As someone who is almost always a huge fan of Stephanie Zacharek's movie reviews, I was really disappointed by her ignorant review of Cold Mountain. While a lot of her points about the directing and acting in Cold Mountain are good ones, her main reasons for not liking it seem to be that it contradicts the notion that the entire Civil War South was exactly as it was portrayed in Gone With The Wind.

The fact is that the slave-holding, wealthy whites were a small minority in the South. The majority of Southern whites were poor and rural, and there were very few black people in the high mountains where most of Cold Mountain is set. Both Charles Frazier and Anthony Minghella's portrayals of life in the North Carolina mountains during the Civil War were historically accurate. The "minimal acknowledgment" of African-Americans in Cold Mountain isn't some attempt to gloss over unpleasant politics, but is a simple fact of the population of that time and place.

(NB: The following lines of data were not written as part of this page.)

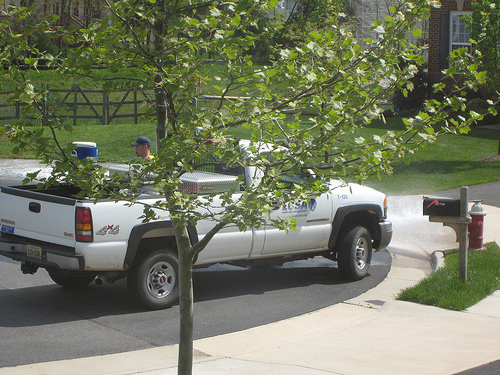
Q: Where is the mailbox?
A: Front lawn.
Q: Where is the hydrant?
A: Beside mailbox.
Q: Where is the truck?
A: On street.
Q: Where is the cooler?
A: On back of truck.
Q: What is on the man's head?
A: A hat.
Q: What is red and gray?
A: Fire hydrant.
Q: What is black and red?
A: Mailbox.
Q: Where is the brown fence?
A: On left side of grass.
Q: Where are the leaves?
A: On the tree.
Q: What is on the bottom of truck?
A: Tires.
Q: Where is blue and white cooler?
A: On leftside of truck.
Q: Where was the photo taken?
A: Residential street.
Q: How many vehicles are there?
A: One.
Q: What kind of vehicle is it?
A: Pickup truck.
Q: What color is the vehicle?
A: White.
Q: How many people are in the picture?
A: One.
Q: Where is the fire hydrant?
A: Behind the mailbox.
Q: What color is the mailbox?
A: Black.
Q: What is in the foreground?
A: Tree.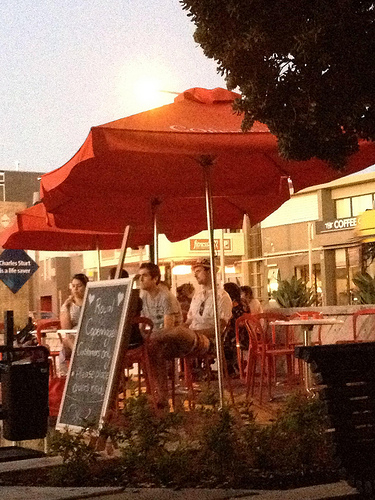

Slavery is a horrible institution, and is and always will be a huge embarrassment to this country and to the South especially, but does that mean that the white Southerners who were subjected to starvation, poverty, rape, robbery and torture during the Civil War weren't really suffering? And because they weren't black slaves, does that mean that their story isn't worth telling? Would it be better for Minghella to change the racial makeup of the population of the North Carolina mountains so that it looks more like the Civil War South that the historically ignorant wish it was: nothing but rich white people who are always busy repressing their black slaves?

Zacharek's ignorance of Civil War history is most notable when she refers to the battle at the beginning of the movie as being "somewhere in Virginia." Two minutes of research and she would have known that the battle was in Petersburg. Alternately, she could have picked it up by paying attention when "Petersburg, Virginia" was written on the screen during the movie. Not that she cares where in Virginia it is, since I'm sure it's all the same to her. Why bother making distinctions when the thousands of miles and millions of people in the Civil War South can be summed up with massive, widely accepted generalizations?